Лорда Нельвиля неприятно задело это замечание. Граф д’Эрфейль, то ли ничего не приметив, то ли желая непременно высказать свои мысли, продолжал в том же духе:
— Это не значит, конечно, что, если бы я даже считал, что существует женская добродетель, я верил бы Коринне меньше, чем любой другой женщине. Правда, в глазах у нее гораздо больше выразительности, а во всех движениях больше живости, чем это полагается не только у вас, но и у нас, и можно усомниться в строгости ее правил; но она так умна, так глубоко образованна, наделена таким тонким тактом, что к ней нельзя применять обычных мерок, с какими судят о женщине. Уверяю вас, она мне внушает большое уважение, несмотря на ее непринужденность в обращении и свободу в разговоре. Вчера я попытался было — стараясь ни в чем, впрочем, не посягнуть на ваши права — замолвить и за себя несколько слов; обычно это ни к чему не обязывает: вас выслушали благосклонно — прекрасно, не выслушали — не беда; но Коринна так холодно взглянула на меня, что я не знал, куда деваться от конфуза.
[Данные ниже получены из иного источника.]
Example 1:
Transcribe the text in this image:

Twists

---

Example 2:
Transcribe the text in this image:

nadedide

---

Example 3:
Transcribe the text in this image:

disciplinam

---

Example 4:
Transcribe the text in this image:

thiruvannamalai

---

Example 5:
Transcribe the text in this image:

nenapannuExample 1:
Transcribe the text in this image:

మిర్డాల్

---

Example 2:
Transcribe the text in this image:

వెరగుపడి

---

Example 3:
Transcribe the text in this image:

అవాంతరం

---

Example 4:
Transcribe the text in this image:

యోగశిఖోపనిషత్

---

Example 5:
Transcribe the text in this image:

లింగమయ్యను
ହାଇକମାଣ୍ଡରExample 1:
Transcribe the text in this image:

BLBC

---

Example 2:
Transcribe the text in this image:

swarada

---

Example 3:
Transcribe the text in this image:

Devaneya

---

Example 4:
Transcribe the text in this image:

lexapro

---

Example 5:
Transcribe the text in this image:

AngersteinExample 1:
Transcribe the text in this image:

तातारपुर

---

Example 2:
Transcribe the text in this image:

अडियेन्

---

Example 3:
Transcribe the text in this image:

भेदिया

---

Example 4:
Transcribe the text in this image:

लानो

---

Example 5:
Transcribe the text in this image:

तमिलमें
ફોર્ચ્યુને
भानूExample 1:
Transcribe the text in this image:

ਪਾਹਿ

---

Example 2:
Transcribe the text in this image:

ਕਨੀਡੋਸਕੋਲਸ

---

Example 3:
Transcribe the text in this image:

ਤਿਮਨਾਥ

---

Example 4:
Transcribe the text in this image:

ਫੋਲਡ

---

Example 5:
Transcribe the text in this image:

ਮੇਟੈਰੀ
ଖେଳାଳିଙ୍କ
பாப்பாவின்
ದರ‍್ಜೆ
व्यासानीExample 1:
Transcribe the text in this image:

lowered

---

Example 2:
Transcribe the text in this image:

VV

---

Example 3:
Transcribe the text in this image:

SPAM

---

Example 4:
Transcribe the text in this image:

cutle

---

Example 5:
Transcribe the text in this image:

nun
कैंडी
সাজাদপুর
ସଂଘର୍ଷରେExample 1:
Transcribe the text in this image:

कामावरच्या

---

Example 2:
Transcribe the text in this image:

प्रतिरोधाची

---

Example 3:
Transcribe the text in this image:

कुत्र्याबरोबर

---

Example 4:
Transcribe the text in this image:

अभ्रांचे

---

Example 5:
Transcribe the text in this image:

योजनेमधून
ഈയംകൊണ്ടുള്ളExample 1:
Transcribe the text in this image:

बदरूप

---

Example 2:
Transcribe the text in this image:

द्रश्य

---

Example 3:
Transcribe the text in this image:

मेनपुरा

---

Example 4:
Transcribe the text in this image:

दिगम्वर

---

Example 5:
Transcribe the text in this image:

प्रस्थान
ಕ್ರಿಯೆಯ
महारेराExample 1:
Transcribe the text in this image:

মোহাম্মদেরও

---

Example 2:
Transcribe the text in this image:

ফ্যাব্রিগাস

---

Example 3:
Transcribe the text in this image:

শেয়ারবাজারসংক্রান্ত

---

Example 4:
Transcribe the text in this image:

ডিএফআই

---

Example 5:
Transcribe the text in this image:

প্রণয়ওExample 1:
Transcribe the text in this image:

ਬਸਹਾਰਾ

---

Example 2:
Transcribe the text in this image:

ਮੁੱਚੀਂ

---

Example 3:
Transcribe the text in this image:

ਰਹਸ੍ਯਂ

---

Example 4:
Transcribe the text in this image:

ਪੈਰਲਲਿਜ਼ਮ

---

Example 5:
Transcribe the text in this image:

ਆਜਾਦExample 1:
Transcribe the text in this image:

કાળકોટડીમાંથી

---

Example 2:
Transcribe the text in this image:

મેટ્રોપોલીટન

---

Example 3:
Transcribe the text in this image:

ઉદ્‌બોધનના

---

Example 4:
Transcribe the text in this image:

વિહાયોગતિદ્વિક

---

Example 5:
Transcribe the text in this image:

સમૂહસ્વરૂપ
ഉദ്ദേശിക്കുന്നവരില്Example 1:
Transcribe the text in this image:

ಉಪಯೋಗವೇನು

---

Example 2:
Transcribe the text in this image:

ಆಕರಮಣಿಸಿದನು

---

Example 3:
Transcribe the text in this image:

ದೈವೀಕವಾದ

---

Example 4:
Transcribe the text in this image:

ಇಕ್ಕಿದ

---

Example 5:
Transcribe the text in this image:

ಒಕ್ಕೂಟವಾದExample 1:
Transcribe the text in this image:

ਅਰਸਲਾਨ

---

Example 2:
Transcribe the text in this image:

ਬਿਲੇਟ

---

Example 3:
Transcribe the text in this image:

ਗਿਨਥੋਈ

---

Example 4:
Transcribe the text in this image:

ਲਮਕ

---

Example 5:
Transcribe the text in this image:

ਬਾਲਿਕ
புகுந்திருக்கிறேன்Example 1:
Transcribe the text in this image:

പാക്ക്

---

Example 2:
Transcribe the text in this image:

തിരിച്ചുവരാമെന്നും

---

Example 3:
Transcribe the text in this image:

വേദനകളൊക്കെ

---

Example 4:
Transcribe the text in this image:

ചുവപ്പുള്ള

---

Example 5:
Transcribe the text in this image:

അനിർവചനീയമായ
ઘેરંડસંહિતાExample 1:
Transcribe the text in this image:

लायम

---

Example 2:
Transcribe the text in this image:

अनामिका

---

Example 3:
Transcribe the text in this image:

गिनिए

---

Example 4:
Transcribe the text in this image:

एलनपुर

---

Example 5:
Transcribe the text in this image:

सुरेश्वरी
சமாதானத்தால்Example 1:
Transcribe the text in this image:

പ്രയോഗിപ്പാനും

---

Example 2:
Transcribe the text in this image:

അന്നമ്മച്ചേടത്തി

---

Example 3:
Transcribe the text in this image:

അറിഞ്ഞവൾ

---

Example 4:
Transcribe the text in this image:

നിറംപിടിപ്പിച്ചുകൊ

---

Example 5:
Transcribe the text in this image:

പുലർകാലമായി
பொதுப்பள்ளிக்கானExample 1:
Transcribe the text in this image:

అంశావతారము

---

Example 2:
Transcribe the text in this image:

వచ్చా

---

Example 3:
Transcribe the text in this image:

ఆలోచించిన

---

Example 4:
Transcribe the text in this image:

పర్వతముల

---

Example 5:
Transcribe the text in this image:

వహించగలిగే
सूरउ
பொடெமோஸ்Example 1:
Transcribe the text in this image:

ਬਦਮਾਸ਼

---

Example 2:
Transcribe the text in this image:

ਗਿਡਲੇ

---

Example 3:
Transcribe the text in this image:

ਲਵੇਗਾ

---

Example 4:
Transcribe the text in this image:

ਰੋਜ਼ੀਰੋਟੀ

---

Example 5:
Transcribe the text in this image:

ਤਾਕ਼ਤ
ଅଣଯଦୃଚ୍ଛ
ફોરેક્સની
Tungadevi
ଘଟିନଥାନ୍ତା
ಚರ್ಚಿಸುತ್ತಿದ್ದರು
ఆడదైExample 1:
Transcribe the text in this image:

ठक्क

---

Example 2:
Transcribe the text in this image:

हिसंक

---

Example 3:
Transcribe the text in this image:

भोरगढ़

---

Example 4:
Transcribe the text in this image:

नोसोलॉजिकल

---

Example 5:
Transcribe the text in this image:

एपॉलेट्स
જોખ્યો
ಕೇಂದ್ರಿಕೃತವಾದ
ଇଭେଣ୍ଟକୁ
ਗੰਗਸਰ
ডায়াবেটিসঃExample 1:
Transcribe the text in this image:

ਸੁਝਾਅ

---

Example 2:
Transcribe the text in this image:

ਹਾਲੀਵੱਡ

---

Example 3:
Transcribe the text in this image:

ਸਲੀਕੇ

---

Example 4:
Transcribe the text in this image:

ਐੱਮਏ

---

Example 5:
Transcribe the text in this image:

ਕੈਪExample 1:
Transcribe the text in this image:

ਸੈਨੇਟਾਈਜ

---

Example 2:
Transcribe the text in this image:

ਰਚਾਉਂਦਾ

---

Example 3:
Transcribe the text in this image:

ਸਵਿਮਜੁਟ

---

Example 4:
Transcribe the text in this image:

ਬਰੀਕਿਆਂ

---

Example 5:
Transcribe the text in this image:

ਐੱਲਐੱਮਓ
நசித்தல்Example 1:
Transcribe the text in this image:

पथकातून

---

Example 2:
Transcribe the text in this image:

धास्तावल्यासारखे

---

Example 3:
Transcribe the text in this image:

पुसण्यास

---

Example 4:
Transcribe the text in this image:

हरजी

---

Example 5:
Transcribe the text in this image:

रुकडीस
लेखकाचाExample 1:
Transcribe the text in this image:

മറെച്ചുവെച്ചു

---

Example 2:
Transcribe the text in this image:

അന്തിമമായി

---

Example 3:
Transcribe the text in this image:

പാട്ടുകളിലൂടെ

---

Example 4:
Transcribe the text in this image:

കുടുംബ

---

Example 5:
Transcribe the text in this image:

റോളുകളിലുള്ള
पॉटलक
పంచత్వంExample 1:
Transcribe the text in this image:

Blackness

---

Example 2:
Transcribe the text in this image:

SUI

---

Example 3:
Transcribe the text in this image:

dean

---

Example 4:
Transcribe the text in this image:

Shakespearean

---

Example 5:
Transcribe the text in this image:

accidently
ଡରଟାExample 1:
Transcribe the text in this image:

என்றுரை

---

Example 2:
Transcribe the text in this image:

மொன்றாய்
Не правда ли странно — оробеть перед итальянкой, артисткой, поэтессой — одним словом, перед женщиной, с которой, казалось бы, можно чувствовать себя как нельзя более свободно?
— Никому не известно ее настоящее имя, — заметил лорд Нельвиль, — но, судя по ее манерам, она, должно быть, знатного происхождения.
— О! — возразил граф д’Эрфейль. — Только в романах люди скрывают самые лестные для них вещи; в реальной действительности люди рассказывают о себе все, что может придать им побольше блеска, и даже кое-что присочиняют.
— Да, — перебил его Освальд, — так поступают обычно в обществе, где каждый заботится лишь о том, какое впечатление он производит на других; но там, где люди живут своим внутренним миром, бывают такие тайные обстоятельства, такие тайные сердечные чувства, что лишь тот, кто захотел бы жениться на Коринне, смог бы узнать…
— Жениться на Коринне! — залился громким смехом граф д’Эрфейль. — Да такая мысль никогда не могла бы прийти мне в голову. Послушайте меня, дорогой Нельвиль, если вам уж так хочется наделать глупостей, то делайте только такие, какие можно исправить! А что до женитьбы, то тут всегда следует считаться со светскими приличиями. Я кажусь вам легкомысленным, но готов биться об заклад, что в житейских делах я гораздо благоразумнее вас.
— Я тоже так думаю, — ответил лорд Нельвиль и не прибавил ни слова.
В самом деле, мог ли он сказать графу д’Эрфейлю, что легкомыслие часто заключает в себе большую долю эгоизма, который никогда не позволит человеку совершить ошибку под влиянием чувства, почти всегда требующего самоотвержения в пользу другого? Легкомысленные люди весьма ловко умеют устраивать свои дела, ибо во всем, что зовется мудреной наукой частной и общественной жизни, люди, лишенные иных качеств, чаще добиваются успеха, чем те, кто ими обладает. Отсутствие чувствительности, способности восхищаться, собственного мнения — все эти отрицательные драгоценные качества в соединении с некоторой сообразительностью помогают приобрести и сохранить за собой главные житейские блага — богатство и высокое положение в обществе. Шутки графа д’Эрфейля покоробили лорда Нельвиля. Они были несносны ему, но неотвязно приходили все время на ум.